U.S. Treasury Secretary Janet Yellen paid a solemn visit Saturday to the salmon-colored house on an island off Senegal that is one of the most recognized symbols of the horrors of the Atlantic slave trade that trapped tens of millions of Africans in bondage for generations.
Yellen, in Senegal as part of a 10-day trip aimed at rebuilding economic relationships between the U.S. and Africa, stood in the Gorée Island building known as the House of Slaves and peered out of the Door of No Return, from which enslaved people were shipped across the Atlantic.
She was guided on a tour through various corridors and tight quarters in the house, shaking her head in disgust at what she was told about the economics of how slaves were valued.

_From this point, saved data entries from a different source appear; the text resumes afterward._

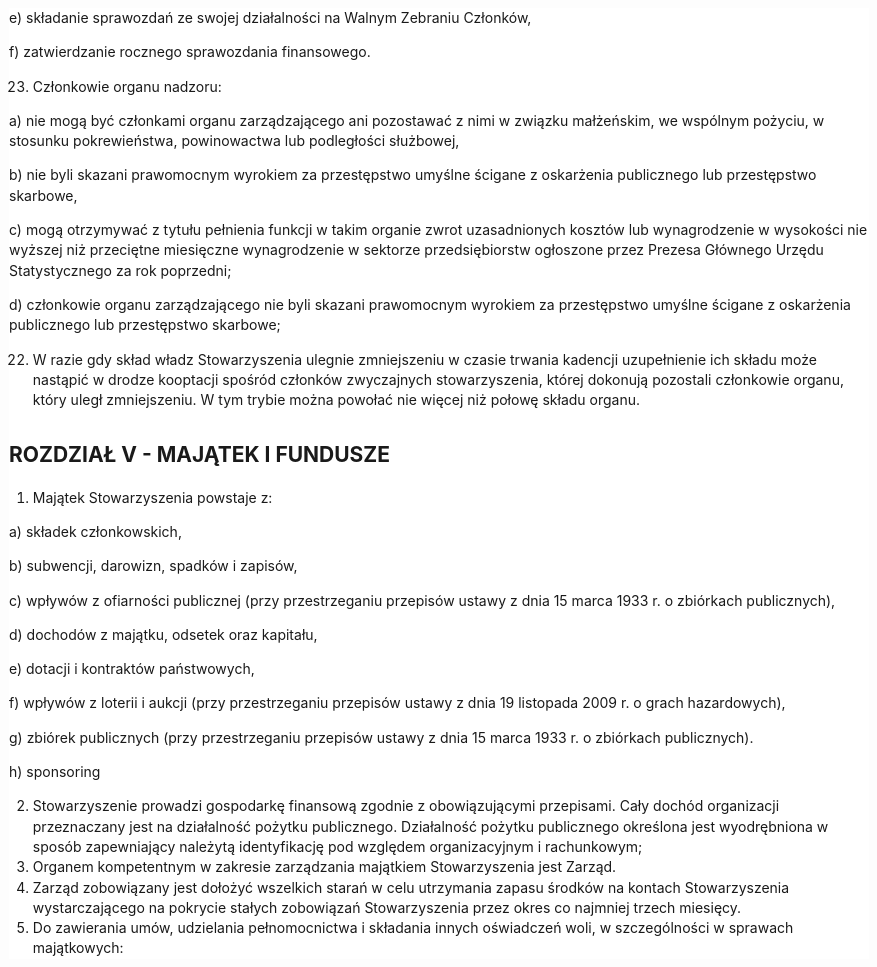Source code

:  e) składanie sprawozdań ze swojej działalności na Walnym Zebraniu Członków,

 f) zatwierdzanie rocznego sprawozdania finansowego.

23. Członkowie organu nadzoru:

 a)	nie mogą być członkami organu zarządzającego ani pozostawać z nimi w związku małżeńskim, we wspólnym pożyciu, w stosunku pokrewieństwa, powinowactwa lub podległości służbowej,

 b)	nie byli skazani prawomocnym wyrokiem za przestępstwo umyślne ścigane z oskarżenia publicznego lub przestępstwo skarbowe,

 c)	mogą otrzymywać z tytułu pełnienia funkcji w takim organie zwrot uzasadnionych kosztów lub wynagrodzenie w wysokości nie wyższej niż przeciętne miesięczne wynagrodzenie w sektorze przedsiębiorstw ogłoszone przez Prezesa Głównego Urzędu Statystycznego za rok poprzedni;
 
 d)	członkowie organu zarządzającego nie byli skazani prawomocnym wyrokiem za przestępstwo umyślne ścigane z oskarżenia publicznego lub przestępstwo skarbowe;

22. W razie gdy skład władz Stowarzyszenia ulegnie zmniejszeniu w czasie trwania kadencji uzupełnienie ich składu może nastąpić w drodze kooptacji spośród członków zwyczajnych stowarzyszenia, której dokonują pozostali członkowie organu, który uległ zmniejszeniu. W tym trybie można powołać nie więcej niż połowę składu organu.

ROZDZIAŁ V - MAJĄTEK I FUNDUSZE
-------------------------------

1. Majątek Stowarzyszenia powstaje z:

 a) składek członkowskich,

 b) subwencji, darowizn, spadków i zapisów,

 c) wpływów z ofiarności publicznej (przy przestrzeganiu przepisów ustawy z dnia 15 marca 1933 r. o zbiórkach publicznych),

 d) dochodów z majątku, odsetek oraz kapitału,

 e) dotacji i kontraktów państwowych,

 f) wpływów z loterii i aukcji (przy przestrzeganiu przepisów ustawy z dnia 19 listopada 2009 r. o grach hazardowych),

 g) zbiórek publicznych (przy przestrzeganiu przepisów ustawy z dnia 15 marca 1933 r. o zbiórkach publicznych).
 
 h) sponsoring

2. Stowarzyszenie prowadzi gospodarkę finansową zgodnie z obowiązującymi przepisami. Cały dochód organizacji przeznaczany jest na działalność pożytku publicznego. Działalność pożytku publicznego określona jest wyodrębniona w sposób zapewniający należytą identyfikację pod względem organizacyjnym i rachunkowym;
3. Organem kompetentnym w zakresie zarządzania majątkiem Stowarzyszenia jest Zarząd.
4. Zarząd zobowiązany jest dołożyć wszelkich starań w celu utrzymania zapasu środków na kontach Stowarzyszenia wystarczającego na pokrycie stałych zobowiązań Stowarzyszenia przez okres co najmniej trzech miesięcy.
5. Do zawierania umów, udzielania pełnomocnictwa i składania innych oświadczeń woli, w szczególności w sprawach majątkowych:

Gorée and the trans-Atlantic slave trade are not just a part of African history. They are a part of American history as well, Yellen said later in brief remarks during her visit.
We know that the tragedy did not stop with the generation of humans taken from here, she added. Even after slavery was abolished, Black Americans, many of whom can trace their descendance through ports like this across Africa were denied the rights and freedoms promised to them under our Constitution.
Later, in an interview with The Associated Press, Yellen said that while promoting diversity and racial equality is a key goal, the administration has not embraced reparations as part of the answer.
The economic benefits that major slave-trading nations, including the United States, reaped for hundreds of years on the backs of unpaid labor could amount to tens of trillions of dollars, according to research on the commerce.
And in the U.S., African slaves and their children contributed to the building of the nation’s most storied institutions, including the White House and Capitol, according to the White House Historical Association.
Yellen acknowledged the ongoing ramifications of that brutal past in her public remarks.
In both Africa and the United States, even as we have made tremendous strides, we are still living with the brutal consequences of the trans-Atlantic slave trade, she said.
In a guest book at the house, she wrote that it served as an important reminder that the histories of Africa and America are intimately connected. While I am pained by its past, I am also heartened by the vibrant community I have seen here. I take from this place the importance of redoubling our commitment to fight for our shared principles and values of freedom and human rights wherever they are threatened in Africa, in the United States, and around the world.
Yellen’s trip to the island is one that many dignitaries have made, including former Presidents Barack Obama and Bill Clinton and South Africa’s Nelson Mandela. Today, Gorée Island is designated as a UNESCO World Heritage Site.
Yellen’s stop there during a trip meant to revitalize U.S.-African economic relations is one that evoked the massive costs of the slave trade. There has been a resurgence in interest in determining the true cost of slavery on the generations impacted.
The House Financial Services Committee in recent years has studied how U.S. banks and insurance companies profited from the practice of slavery before it was outlawed in 1865. There have also been hearings on the study and development of reparations proposals in the United States.
In the AP interview, Yellen said the administration was working in many ways in communities of color and low-income communities to try to bring more capital to advance lending and other things, she said. It’s a critically important goal.